Supersex, ovvero perché la fiction italiana è spesso una occasione sprecata

I numeri per sfondare ce li aveva sulla carta tutti. Un biopic su un personaggio chiacchieratissimo e chiacchierabile, ovvero Rocco Siffredi, il re del porno. Un attore come Alessadro Borghi, bravo e bellissimo, nel ruolo del protagonista. L’occasione di solleticare i peggiori istinti del pubblico ma di trattare un tema grandioso, quello dell’industria pornografica e del suo sviluppo. L’Italia ipocrita e gaudente degli anni ‘80 e ‘90, in cui Ciciolina diventa parlamentare e Moana ci prova. L’occasione di scrivere una storia di miseria e di riscatto, con un protagonista che parte dal niente e che ce la fa a diventare comunque una leggenda nel suo settore. Da una storia così un bravo sceneggiatore ci può cavare fuori i Miserabili, o, per restare nell’ambito delle serie tv, Pose, grandioso affresco dell’ambiente off newyorchese.

Invece no. Supersex è una enorme occasione sprecata, che butta lì tutti questi temi senza avere il coraggio di approfondirne nessuno e si riduce alla fine ad un melò dai dialoghi imbarazzanti non perché si parla di sesso ma perché si usano frasi che sfigurerebbero persino sui baci perugina.

Borghi e Giannini sono lasciati soli a dire battute senza senso, in cui si parla d’amore e di cazzi a caso. Giannini per dimostrare che è un uomo tormentato è costretto a lasciare unti i capelli e avere l’aria di uno che non si fa mai una doccia, Borghi a spogliarsi ed emettere grugniti quando copula. I dialoghi pregnanti sono tipo: “Mi manca il mare” “Solo chi ci è nato vicino sente così tanto la sua mancanza”. È questo lo scambio di battute drammatico fra Siffredi e la Pozzi in uno dei momenti clou del loro rapporto. Rendiamoci conto.

Il moralismo didascalico della serie è fastidioso. L’idea che il piccolo Rocco non abbia altra strada oltre al porno perché nato in una situazione economicamente disagiata, che viene spiegata dal fatto che gli zingari del quartiere popolare dove abita vogliano sempre menare lui e i fratelli (non si capisce perché). la madre che non lo fila perché ossessionata dal ricordo del figlio disabile morto, il fratellastro che si capisce subito che farà una brutta fine perché frequenta giri pericolosi e si sposa una ragazza facile. La vita a Parigi dove non si capisce (o meglio non viene volutamente spiegato) come campino questi che non hanno un centesimo ma un appartamento di mille metri quadri e sei stanze a Pigalle, mantenuto pare dagli scarni guadagni della prostituzione della moglie del fratellastro, visto che lui è direttore di un ristorante vuoto e la sola volta che partecipa ad un colpo in banca si fa beccare nel giro di quattro minuti.

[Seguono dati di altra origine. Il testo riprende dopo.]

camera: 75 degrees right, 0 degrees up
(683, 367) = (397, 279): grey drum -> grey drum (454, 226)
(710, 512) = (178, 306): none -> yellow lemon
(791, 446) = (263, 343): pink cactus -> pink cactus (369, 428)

Poi entra in scena il porno, e anche qui non va meglio. La scuderia di Riccardo Schicchi è ridotta ad un paio di scene in cui non si capisce nulla di come venga gestita: c’è solo Schicchi, ritratto come un deficiente, che ai brucia da solo i campanelli e costringe Siffredi a fare spogliarelli dal vivo in spettacoli che vengono sospesi (perché? boh entrano in scena i poliziotti in tenuta antisommossa e ciao).

In tutto questo c’è il dramma e del fratellastro, che non ne combina una di giusta, della madre che muore, dei fratelli e del padre che si vergognano ma poi senza che venga spiegato il cambio di idea vanno a vedere Rocco che vince il premio del porno. C’è Rocco che vuole smettere, ma no, ma sì, ma forse, si sente solo e poi paffete, dopo una serie di storie con donne che gli dicono: “non sai amare, sai solo fare sesso”, ecco che vede la foto di una attrice porno alle prime anni, si innamora e si mettono assieme, e ci mancano solo gli uccellini di Biancaneve che svolazzano disneyani attorno.

Cioè ma davvero non si riesce a scrivere nulla di meglio in Italia che sta roba? Qui l’imbarazzo non viene dall’ambientazione, non viene dal porno, viene dal fatto che è una serie scritta male, banale, brutta e soprattutto noiosa. Il povero Borghi fa quello che può per dare un’anima al suo personaggio, si vede che s’impegna povero caro, ma è come voler costruire una cosa avendo a disposizione tre mattoncini lego scompagnati.

Non c’è niente di trasgressivo, niente di realistico e niente di approfondito. C’è solo uno scenario di cartapesta scrausa che rende noiose persino le scopate. “Abbiamo reso il porno vita” dice orgoglioso uno dei personaggi.

No. Però riesce a far sentire persino il porno in imbarazzo.